Bodembeheer en de rol van de gemeente
Het Griftpark in Utrecht is één van de iconen van het tijdperk van de grootschalige bodemsaneringen. Ook is het een voorbeeld hoe een verontreinigd gebied omgevormd kan worden tot iets waardevols voor de stad. Het is een prachtig park geworden met veel groen, een stadsboerderij en een speeltuin. Wat blijft is dat we continue het stortmateriaal onder het park in de gaten houden. In die zin staat het Griftpark symbool voor het resultaat na dertig jaar saneren. We hebben de ergste verontreinigingen weggehaald, maar het overgrote deel laten we zitten. Dat halen we niet weg, daar gaan we mee om.
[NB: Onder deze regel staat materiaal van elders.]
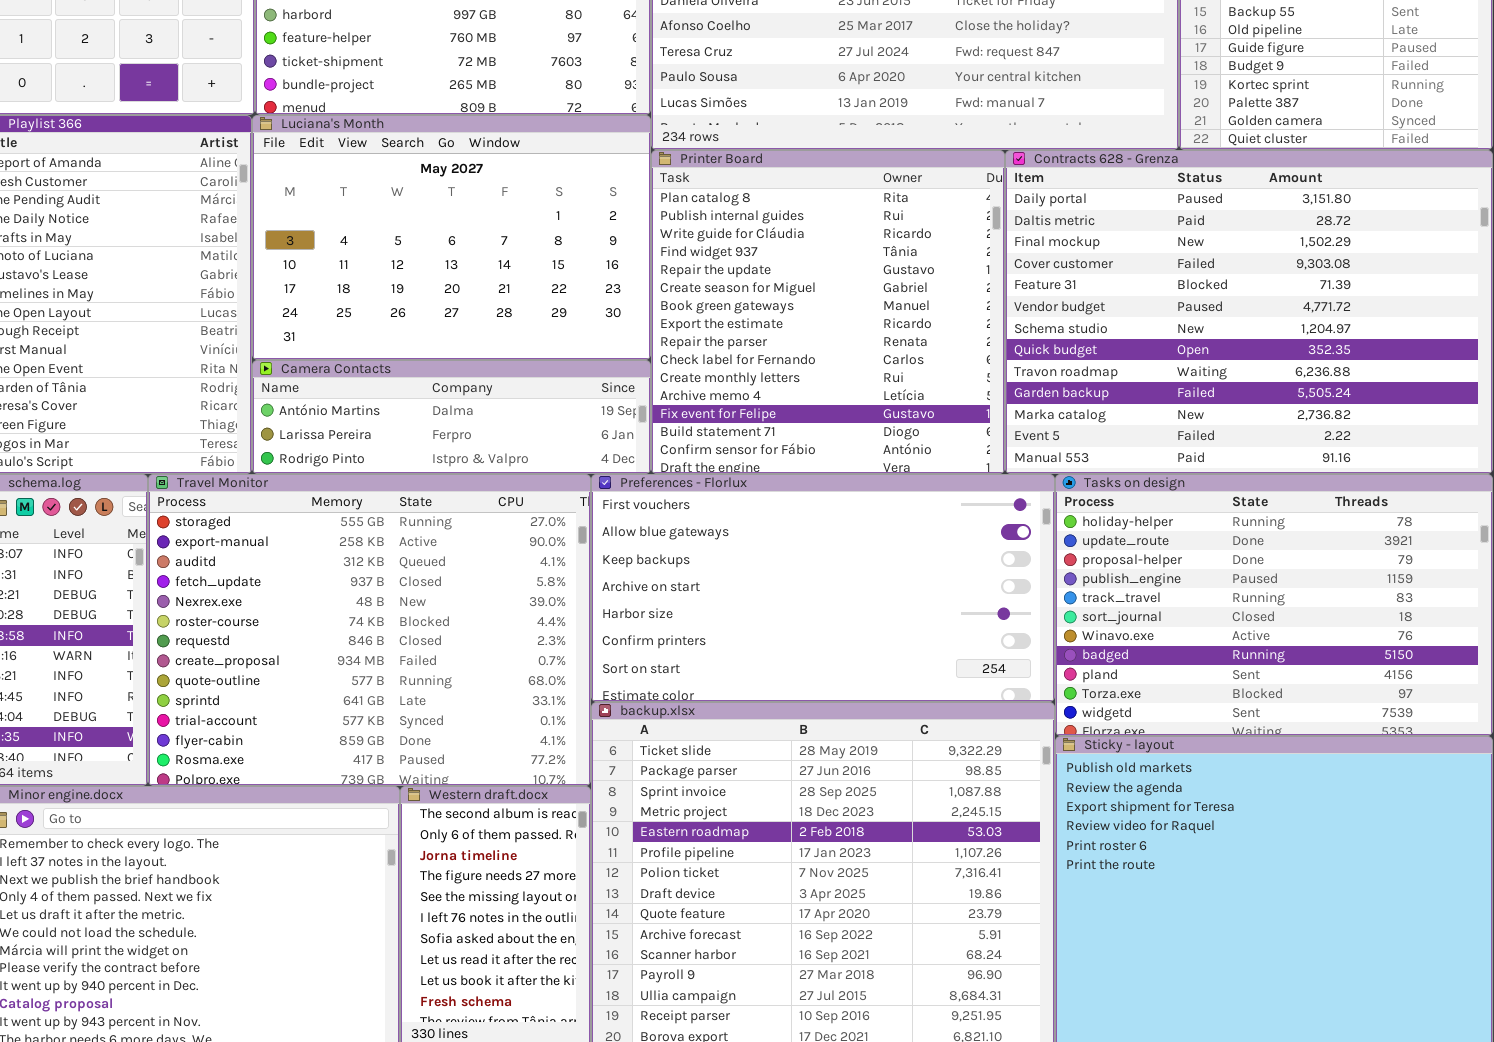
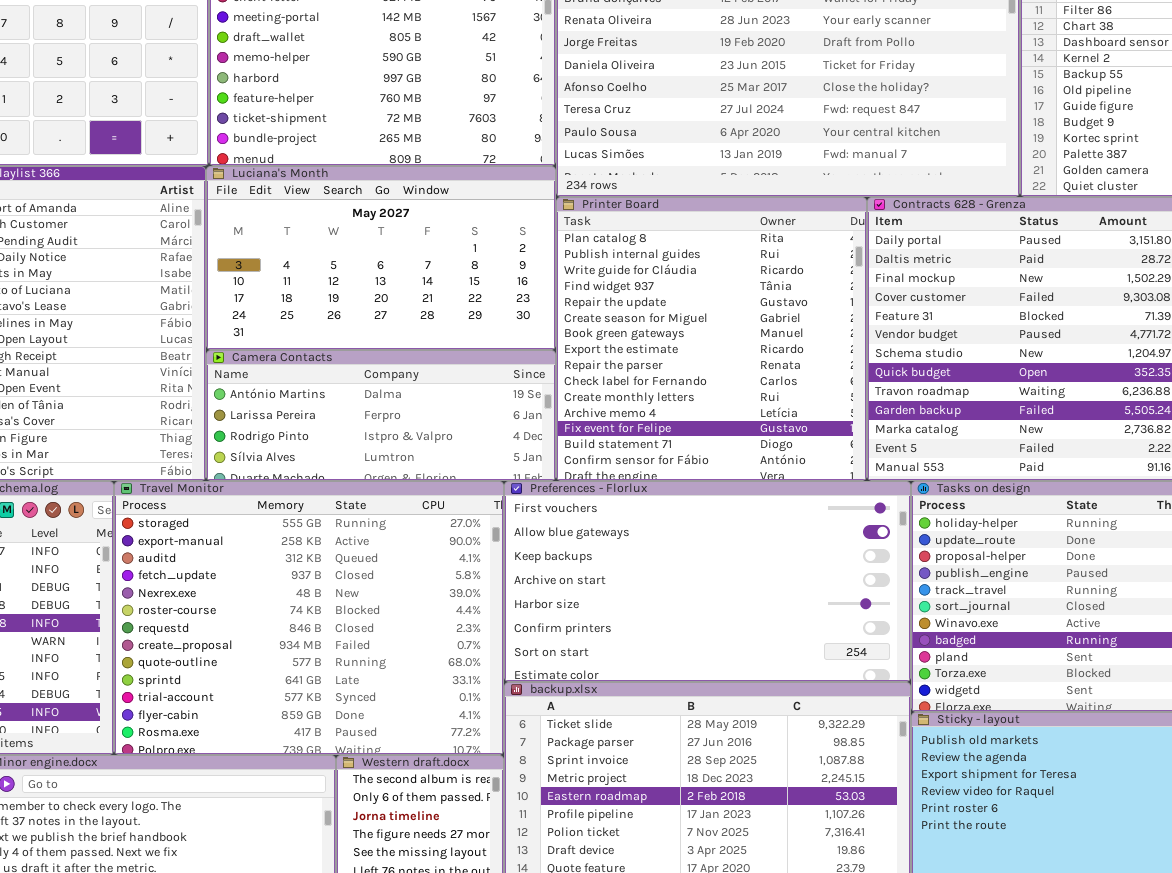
Luciana's Month: [252,115,651,360] -> [206,166,556,350], resized
Camera Contacts: [252,360,651,474] -> [206,350,556,481], resized

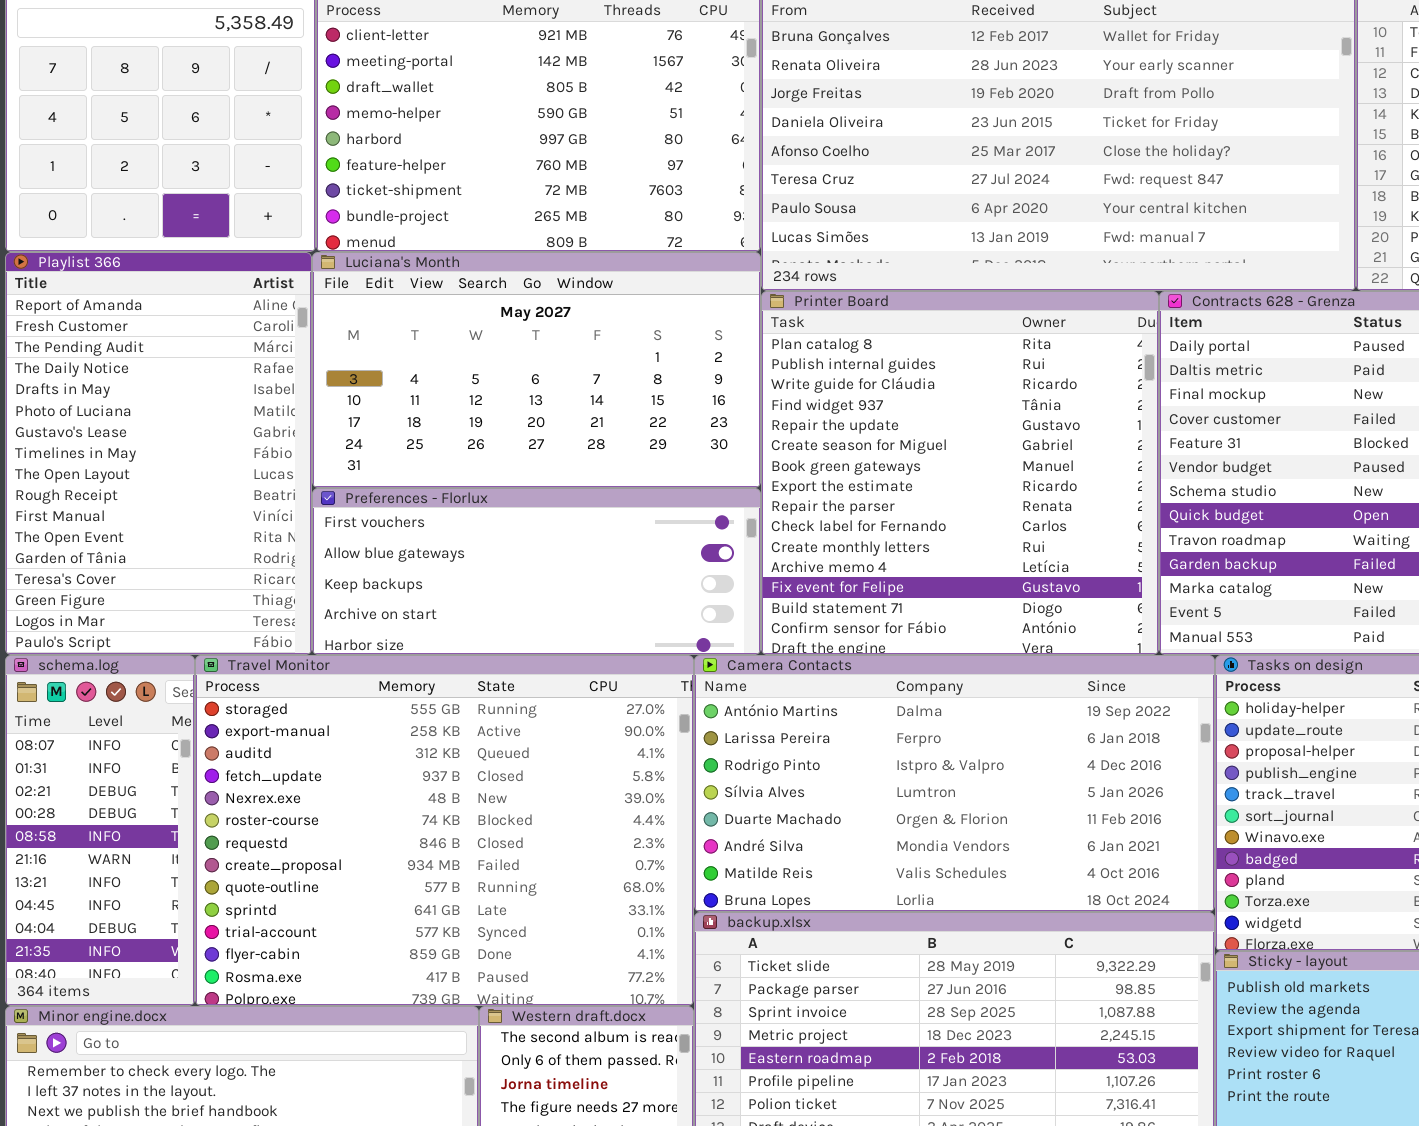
Camera Contacts: [206,350,556,481] -> [694,655,1215,912], moved, resized
Preferences - Florlux: [504,481,911,682] -> [312,488,761,655], moved, resized

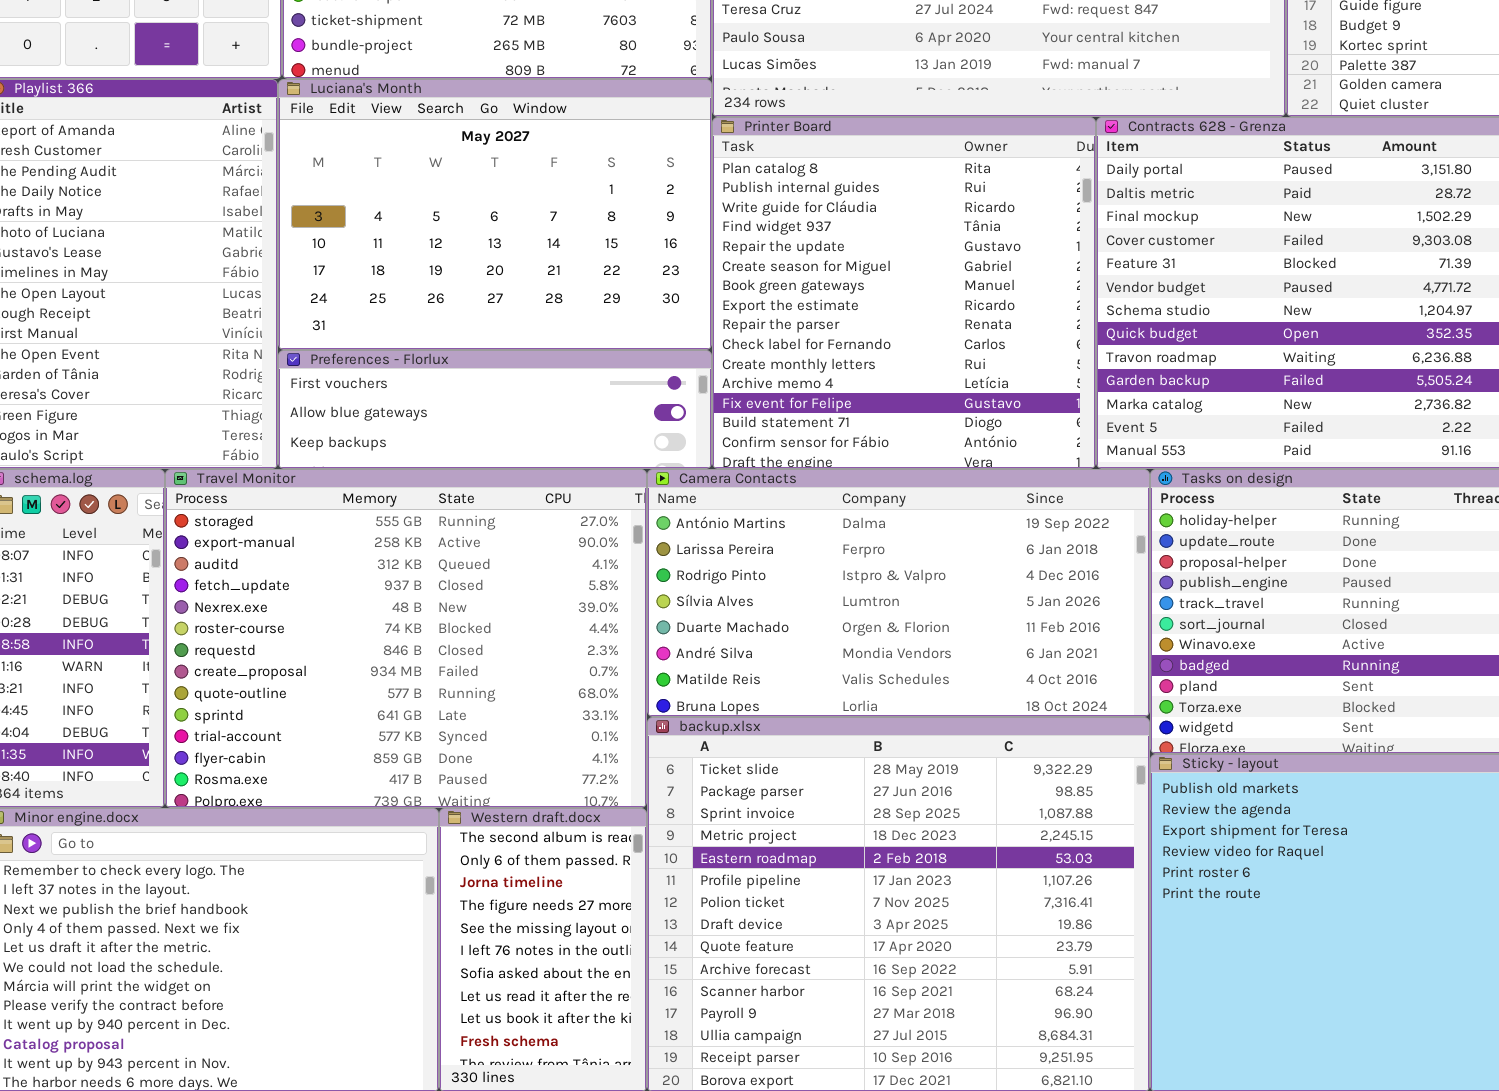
Luciana's Month: [312,252,761,488] -> [278,79,712,350], resized
Preferences - Florlux: [312,488,761,655] -> [278,350,712,469], resized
De manier waarop we daarmee omgaan is volop in ontwikkeling. Van gebiedsgerichte aanpak naar een beheersmatige aanpak van de bodem en de ondergrond. In dat proces zitten wij als gemeente Utrecht maar ook als gemeentes gezamenlijk. Omgaan met de bodem is een leerproces. Het gaat daarbij om inhoudelijke technische vraagstukken en om vraagstukken rondom de rol van de lokale overheid. Omgaan met de bodem is omgaan met de elementen van onze primaire levensbehoeften: water, voedsel, energie en ruimte. De verschillende overheidslagen hebben een verantwoordelijk om ervoor te zorgen dat alle burgers toegang hebben tot deze diensten van de bodem. En dan niet alleen alle burgers van nu, maar ook van morgen.
Voor gemeentes wordt deze verantwoordelijkheid in toenemende mate voelbaar en concreet. Actueel is de betrokkenheid van gemeentes bij het gebruik van de diepe ondergrond. Recent hebben we als WEB* gesproken met onder meer Bergen aan Zee (ondergrondse gasopslag), Groningen en Loppersum (aardgaswinning), Enschede (gasolieopslag in zoutcavernes), Noordoostpolder (schaliegas), Heerlen (mijnbouw), Barendrecht (CO2-opslag). Ik pik het verhaal van de gemeente Bergen aan Zee er even tussenuit: in 2011 besluit de minister om in een verlaten gasveld tussen de gemeenten Bergen en Alkmaar Russisch aardgas op te slaan. De gemeente is niet op de hoogte van de voorbereidingen op dit project, die in 2008 al zijn gestart. De gemeente heeft niet de juridische positie en zeker niet de kennispositie om zich goed voor te bereiden en mee te doen. Tegelijkertijd verwacht de burgerij dat de gemeente haar verantwoordelijkheid neemt in de veilige omgang met de ondergrond. Als gemeentes en als overheid staan we de komende jaren voor de opgave hierin opnieuw de verantwoordelijkheid van de overheid voor de bodem inhoud te geven. Juist deze opgave laat zien dat bodem en de vraag hoe daar mee om te gaan volop in de maatschappelijke belangstelling komt te staan.
Het elan van de bodemsector is jaarlijks zichtbaar op dit Bodem Breed-congres. Het is dit elan dat inspireert om deze fundamentele verandering in het denken over de bodem aan te gaan: leren om duurzaam gebruik te maken van de potenties, de veerkracht maar ook de kwetsbaarheden van bodem en ondergrond. De gemeentes staan er voor om hun rol in de omgang met de bodem vorm te geven en te verankeren in afspraken met andere overheden en het bedrijfsleven. Concreet doen we dat in de Structuurvisie Ondergrond, in de Omgevingswet en in het nieuwe bodemconvenant. Daarin leggen we de basis voor structureel en duurzaam beheer van de ondergrondse ruimte. Wij staan ervoor het werkgebied bodem en ondergrond op deze wijze wordt uitgebouwd. Van u verwacht ik, eerlijk gezegd, niets anders.
Ik wens u een inspirerend en goed congres toe!
Henk van den Berg (gemeente Utrecht /voorzitter WEB)
*De WEB is de werkgroep Bodem die de VNG adviseert over de ontwikkeling van het nationale bodem- en ondergrondbeleid. De WEB is een digitaal netwerk van bijna 200 ambtenaren van gemeenten en Omgevingsdiensten uit alle regio’s van Nederland. De landelijk actieve leden van de WEB komen vijf keer per jaar bijeen in vergadering.